A formal cast recording of the musical was not released. However, the musical's songs were recorded by the cast and released on two separate albums. The first, A Very StarKid Album, was released alongside the YouTube premiere of A Very Potter Sequel on July 22, 2010, through iTunes and Amazon.com. The album features seven of the musical's twelve songs (excluding the "Hermione Can't Draw (Reprise)" and "Goin' Back to Hogwarts") along with other songs from members of StarKid. The album reached No. 19 on Billboard's Top Compilation Albums as well as reaching No. 14 on the iTunes Pop charts and No. 27 of all albums.

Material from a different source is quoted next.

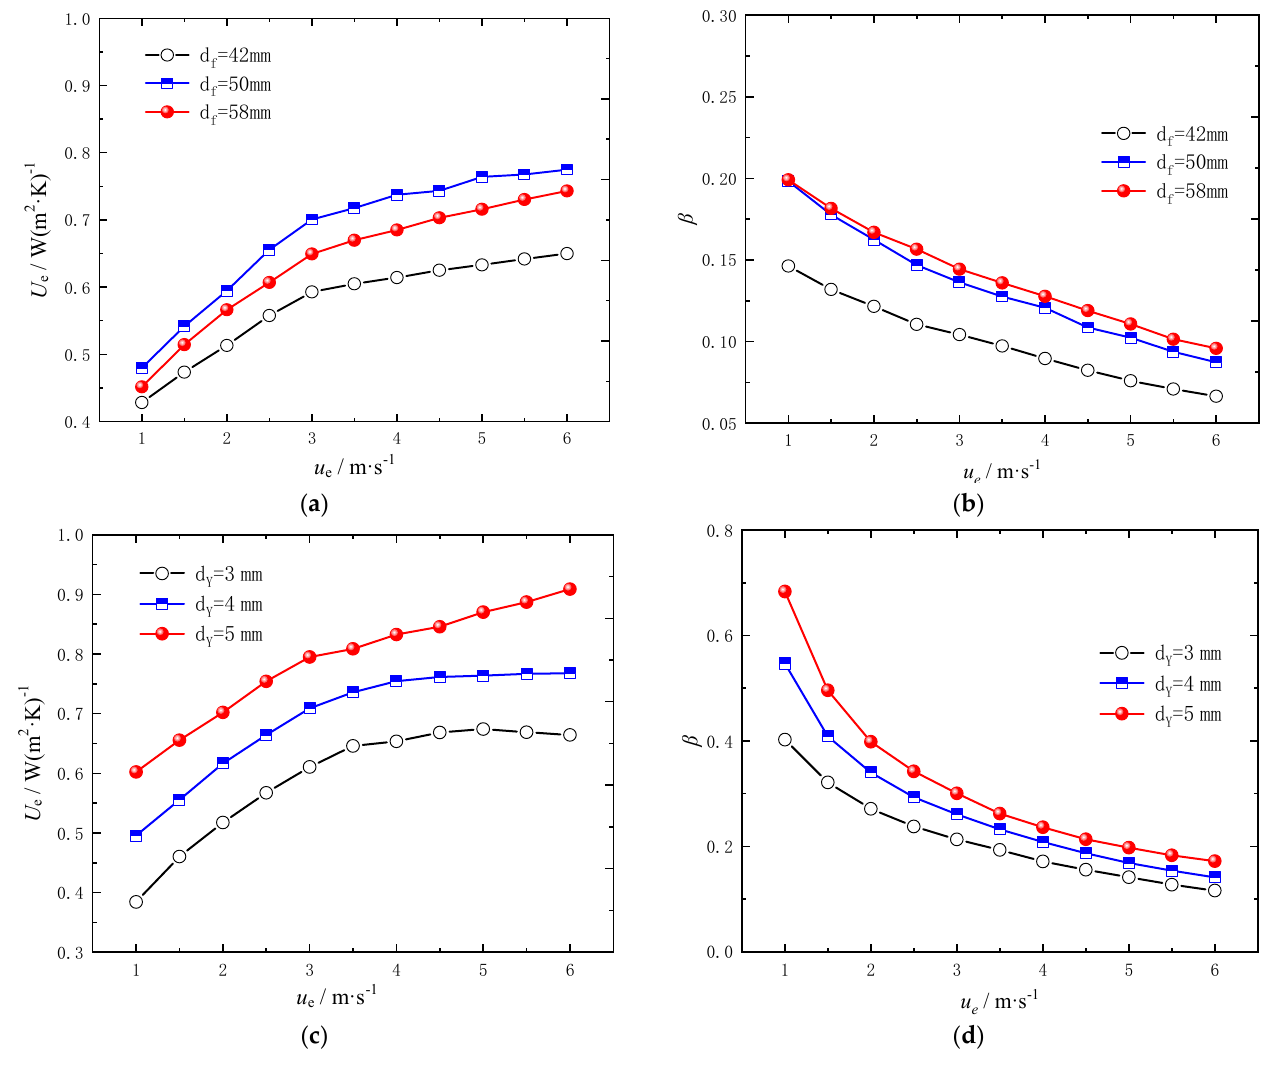
Figure 6. Effects of different fin parameters and cross-section wind speed on dimensionless coefficient, β , and heat transfer coefficient under wet conditions: ( a ) the effect of cross-section wind speed and d f on the heat transfer coefficient; ( b ) the effect of cross-section wind speed and d f on dimensionless factor, β ; ( c ) the effect of cross-section wind speed and d Y on the heat transfer coefficient; ( d ) the effect of cross-section wind speed and d Y on dimensionless factor β .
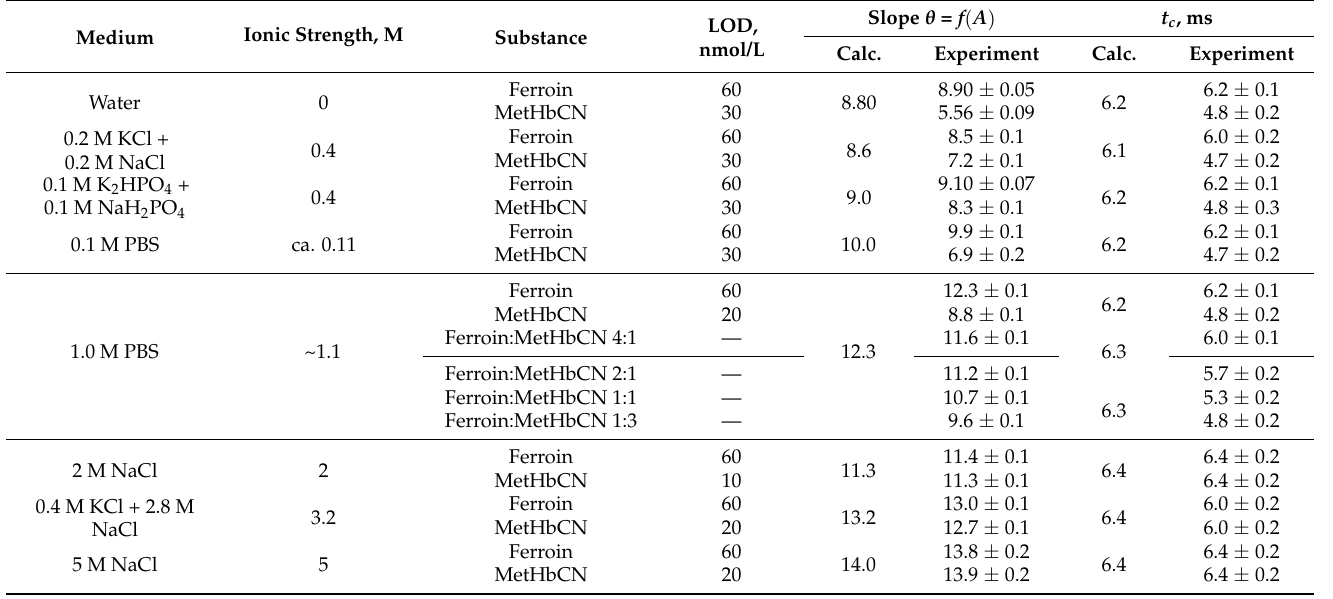
calculated by Equation (5), and theoretical slopes were calculated by Equation (14).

On July 31, 2010, StarKid released a supplementary EP through their Bandcamp account, titled the A Very Potter Sequel soundtrack. The EP features the remaining five songs from the musical. StarKid also released A Very StarKid Album on Bandcamp on August 3, 2010.

== Sequel ==

A third installment in the Very Potter franchise entitled A Very Potter Senior Year was performed at LeakyCon in 2012.